With the coronavirus spreading across Iowa like wildfire and with nothing left to gain politically by withholding a statewide mask mandate, Iowa Gov. Kim Reynolds revised her State Public Health Emergency Declaration Tuesday to require the wearing of masks by all people participating in indoor gatherings of more than 25 and outdoor gatherings exceeding 100.
Only children up to the age of 2 will not have to wear masks, the governor said.
With her decisive proclamation, Reynolds makes Iowa the 36th U.S. state to impose a mask mandate. Most mandates were ordered by July.
Reynolds’ steady refusal to require Iowans to wear masks in public came to a head in August, when several cities and one county adopted their own local ordinances in defiance of the governor’s authority.
“I just don’t believe that a one-size-fits-all from a government mandate is the right direction,” she said in an Aug. 6 press conference. “We don’t believe during a public health emergency that the local governments have the authority to supersede what has been put in place at the statewide level by the governor.”
Tuesday’s revised health emergency declaration, which takes effect at midnight Tuesday and expires Dec. 10 at midnight, states that any social, community, recreational, leisure or sporting gathering with more than 25 people indoors or 100 people outdoors will be prohibited unless all people over the age of 2 wear masks.
Groups numbering no more than eight people may attend these events, with the exception of households of more than eight members. Events of more than 10 people must ensure 6 feet of social distancing between groups and must take other precautions.
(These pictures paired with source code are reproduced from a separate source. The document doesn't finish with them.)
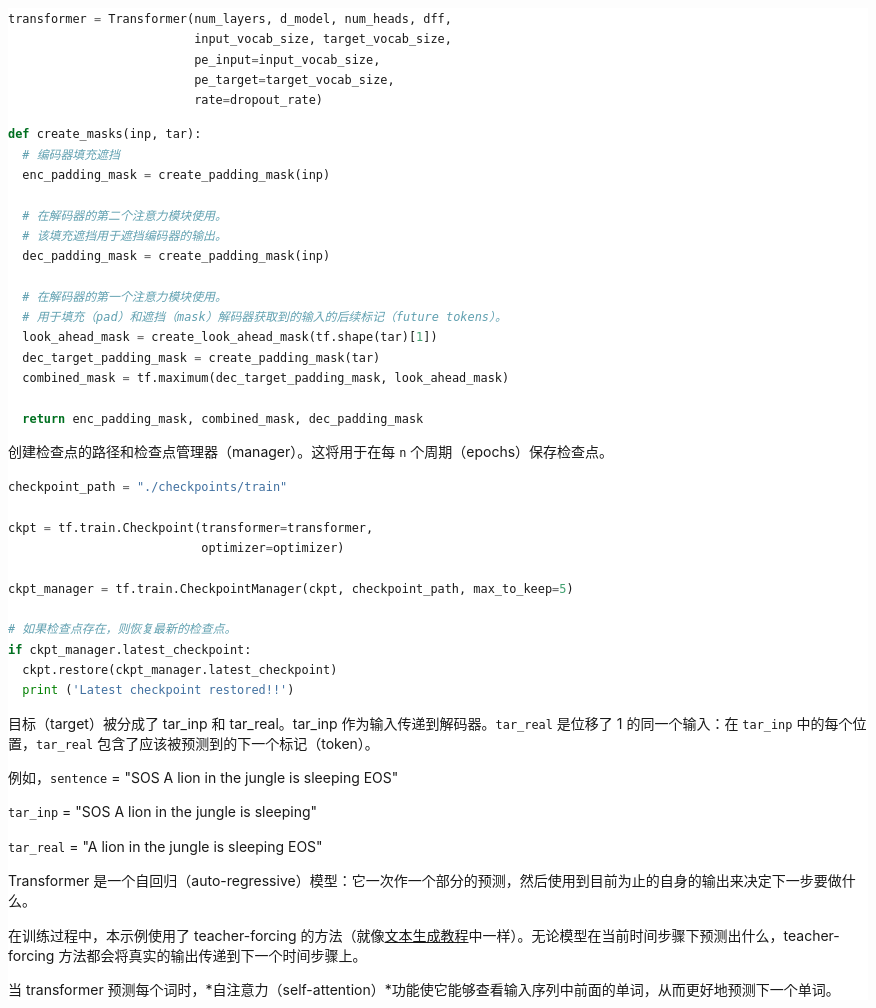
 ```py
transformer = Transformer(num_layers, d_model, num_heads, dff,
                          input_vocab_size, target_vocab_size, 
                          pe_input=input_vocab_size, 
                          pe_target=target_vocab_size,
                          rate=dropout_rate) 
```

```py
def create_masks(inp, tar):
  # 编码器填充遮挡
  enc_padding_mask = create_padding_mask(inp)

  # 在解码器的第二个注意力模块使用。
  # 该填充遮挡用于遮挡编码器的输出。
  dec_padding_mask = create_padding_mask(inp)

  # 在解码器的第一个注意力模块使用。
  # 用于填充（pad）和遮挡（mask）解码器获取到的输入的后续标记（future tokens）。
  look_ahead_mask = create_look_ahead_mask(tf.shape(tar)[1])
  dec_target_padding_mask = create_padding_mask(tar)
  combined_mask = tf.maximum(dec_target_padding_mask, look_ahead_mask)

  return enc_padding_mask, combined_mask, dec_padding_mask 
```

创建检查点的路径和检查点管理器（manager）。这将用于在每 `n` 个周期（epochs）保存检查点。

```py
checkpoint_path = "./checkpoints/train"

ckpt = tf.train.Checkpoint(transformer=transformer,
                           optimizer=optimizer)

ckpt_manager = tf.train.CheckpointManager(ckpt, checkpoint_path, max_to_keep=5)

# 如果检查点存在，则恢复最新的检查点。
if ckpt_manager.latest_checkpoint:
  ckpt.restore(ckpt_manager.latest_checkpoint)
  print ('Latest checkpoint restored!!') 
```

目标（target）被分成了 tar_inp 和 tar_real。tar_inp 作为输入传递到解码器。`tar_real` 是位移了 1 的同一个输入：在 `tar_inp` 中的每个位置，`tar_real` 包含了应该被预测到的下一个标记（token）。

例如，`sentence` = "SOS A lion in the jungle is sleeping EOS"

`tar_inp` = "SOS A lion in the jungle is sleeping"

`tar_real` = "A lion in the jungle is sleeping EOS"

Transformer 是一个自回归（auto-regressive）模型：它一次作一个部分的预测，然后使用到目前为止的自身的输出来决定下一步要做什么。

在训练过程中，本示例使用了 teacher-forcing 的方法（就像[文本生成教程](https://tensorflow.google.cn/tutorials/text/text_generation)中一样）。无论模型在当前时间步骤下预测出什么，teacher-forcing 方法都会将真实的输出传递到下一个时间步骤上。

当 transformer 预测每个词时，*自注意力（self-attention）*功能使它能够查看输入序列中前面的单词，从而更好地预测下一个单词。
The new rules for youth and high school sporting events require that if more than 25 people are at an indoor event, all spectators over the age of 2 must wear masks and keep a social distance of at least 6 feet from spectators. Only two spectators may attend for each youth athlete. The youth athletes themselves are not required to wear masks.
Reynolds’ proclamation also orders the use of masks in salons, barbershops, massage therapy offices, tattoo parlors and tanning salons, except when performing facial services. There are also social distancing rules for restaurants and bars, bowling alleys, arcades and indoor playgrounds and similar businesses.